Network operations is where this approach breaks down a bit because of how the selector interface works. As far as I can tell, the problem is here. Specifically, calling _selector.select doesn’t remove ready I/O events. This means that if you call _selector.select multiple times in a row, you’ll get the same list of ready events each time. This is problematic in a multithreaded environment because different threads could try to process the same event.

To address this, I’ve implemented a solution where a separate thread calls _selector.select and adds the events to the ready queue. While this approach helps, it’s not perfect. The network thread might still see events as ready until they’re processed from the ready queue, which can cause some spurious errors. Despite these issues, the errors raised aren’t catastrophic, so I’m proceeding with this setup. I plan to rewrite the IO methods from scratch in the future to better handle these problems, but that’s for a different project.

Network operations
Network operations





Changes required


asyncio.tasks.Task prevents a single event loop from executing 2 tasks at the same time. Specifically, in the __step method, the _enter_task and _leave_task functions will throw an error if an event loop tries to execute 2 tasks in parallel. Rather than removing these functions outright, we simply avoid throwing the error by overriding the definitions of these functions. Finally to use our custom definition of task we can override the create_task method in our custom event loop


Results


All in all, the custom event loop runs smoothly for normal async tasks like call_soon and call_at —no hiccups there.
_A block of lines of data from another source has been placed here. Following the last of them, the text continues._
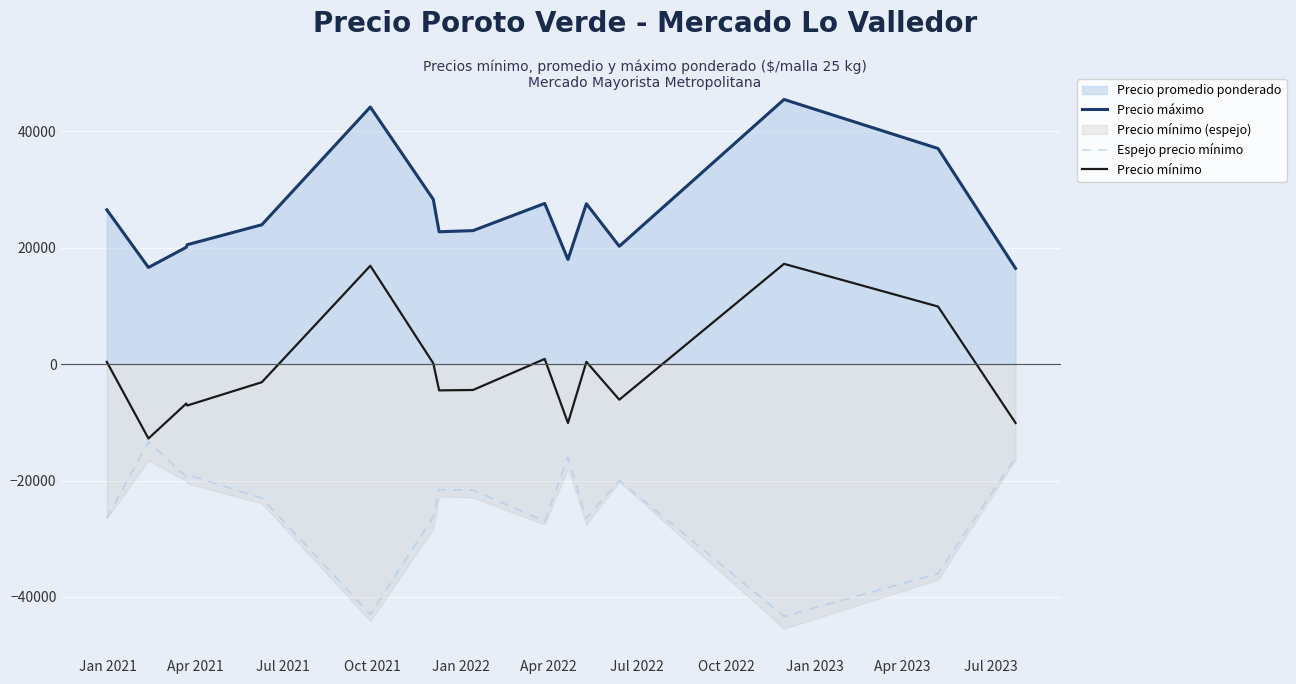

How many interior local peaks does the Precio mínimo series have?

5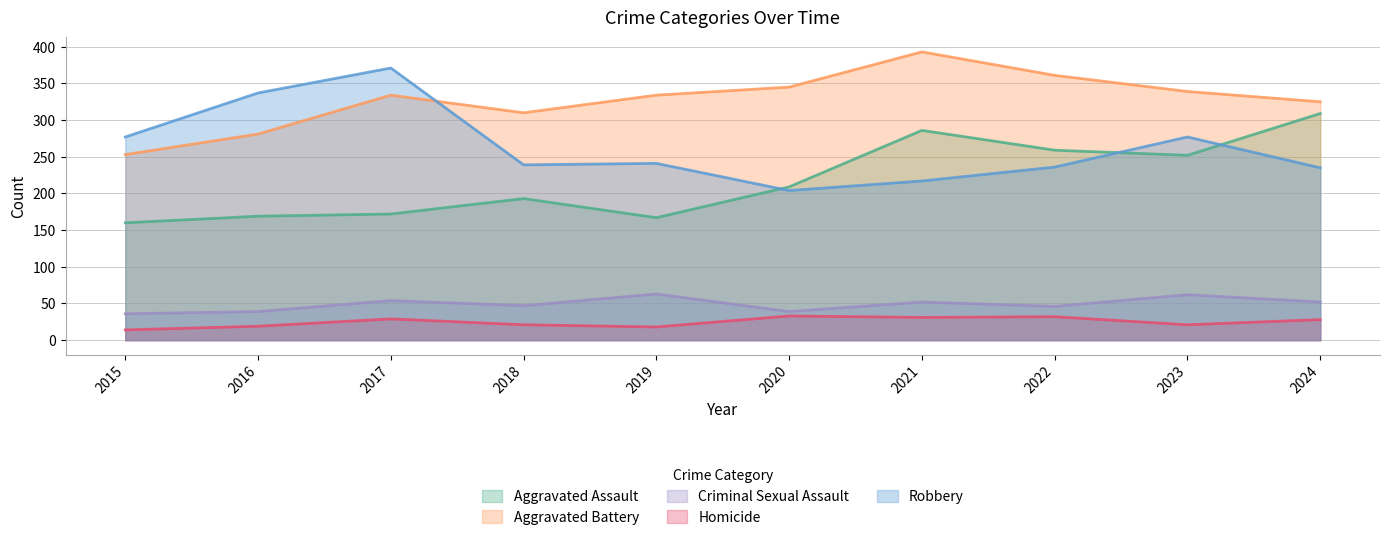

At which label is Aggravated Assault closest to 234?

2023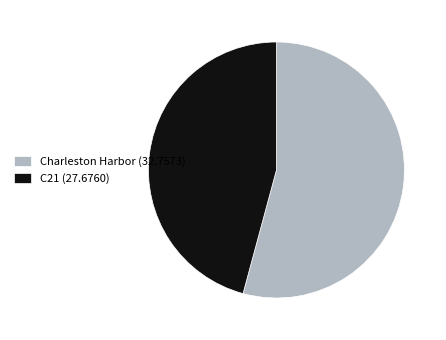

Is the sum of Charleston Harbor and C21 greater than half?

Yes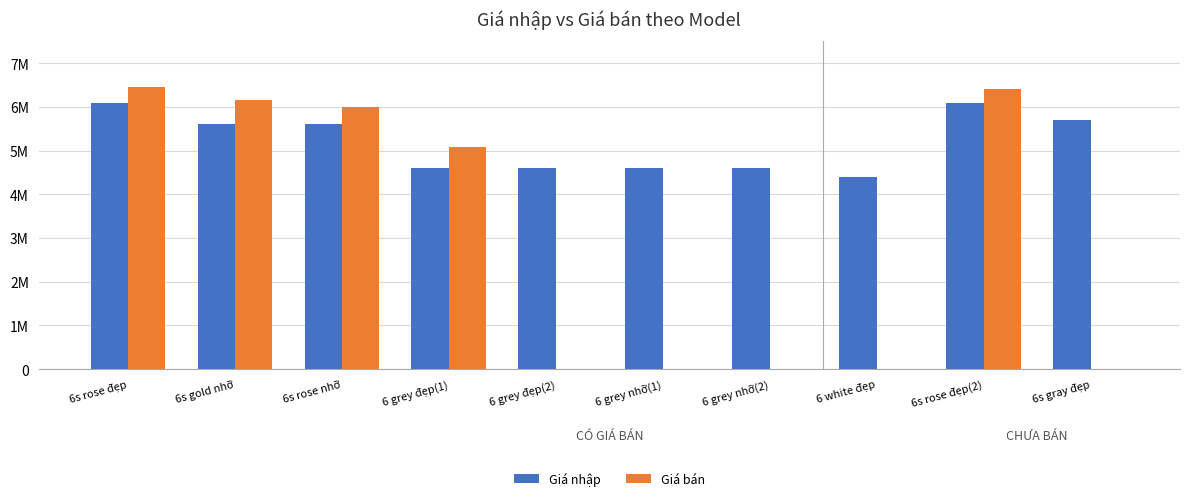

Are the bars horizontal?

No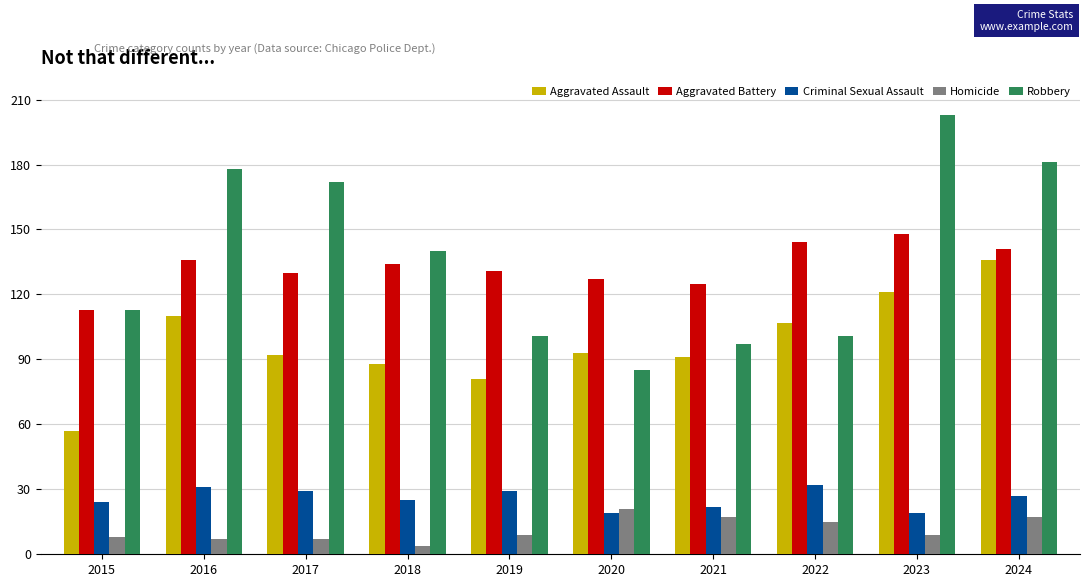

Which series changed the most between 2018 and 2024?

Aggravated Assault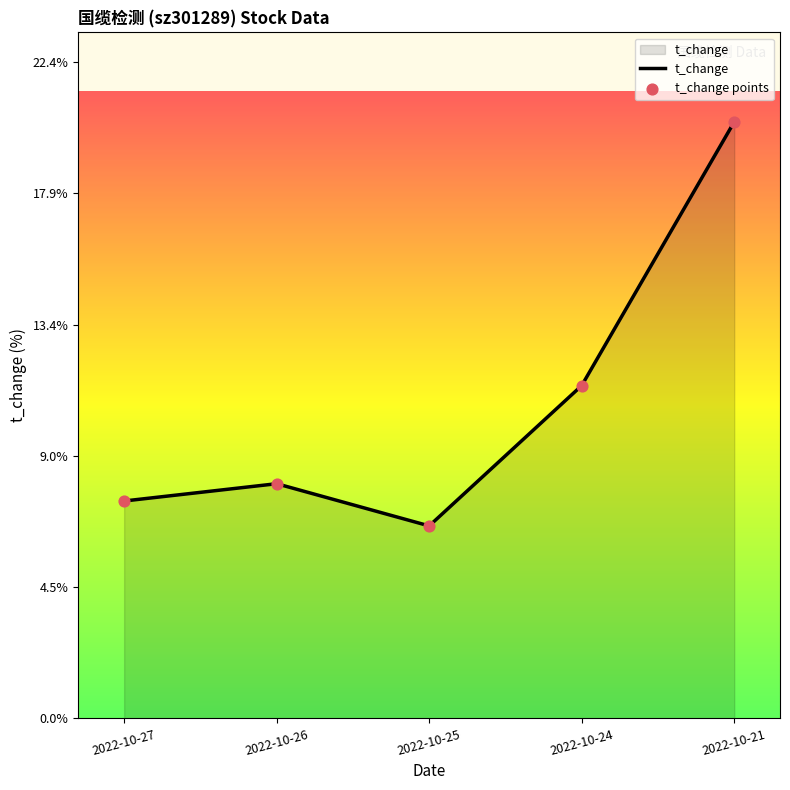

Which has a higher value, 2022-10-27 or 2022-10-25?

2022-10-27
Networking, though, brings a few gremlins. The requests go through, but we’ve got some non-fatal, errors from threads stepping on each other while processing the same event. It's that whole _selector.select business I mentioned earlier.

And FastAPI? Well, it’s a mixed bag. On Python 3.13-dev, I hit a hard wall with a segfault right on import of pydantic, which was fun. I'm not sure if this is just a me issue or not, I'll update this section if I do get it working. But on Python 3.12, the multithreaded event loop ran just fine with a simple FastAPI server.

So, in the end: Mission accomplished...mostly!


What are the caveats?


Nothing is ever free, so what are the drawbacks of this approach.

Well to begin with, people writing async code never had to worry about locking shared resources since only a single function would run at a time. Allowing tasks to be run in parallel brings back this requirement. This doesn't matter too much for FastAPI servers, since if you wanted to serve this with multiple worker processes anyway, your code was probably already lock free. But with normal async code you will need to add mutexes over shared resources and be more mindful of race conditions

If you were to compare this approach to pure async or pure multithreaded, this approach would help achieve better utilization of the CPU when you have a mix of network calls and CPU intensive tasks. For example with a pure multithreaded approach, you would have to have enough threads to make sure that the threads blocking on network calls doesn't freeze your entire server. Similarly with a pure asyncio approach, as soon as you hit cpu intensive tasks your server would be unable to process new/other requests in the meantime.


Trying it out:


I've got all the code hosted on github with installation instructions on the README. The tests folder in my project github has scripts to test general scheduling, scheduling of tasks to be executed later(call_at) etc.

But the tests/sample_fastapi folder contains a sample asgi compatible server. This server was taken from this very helpful tutorial. The reason I wrote an asgi server from scratch is that many existing asgi servers(uvicorn, gunicorn, etc.) have their own custom event loops. So to ensure my event loop is being used with FastAPI I'm using this simple asgi server.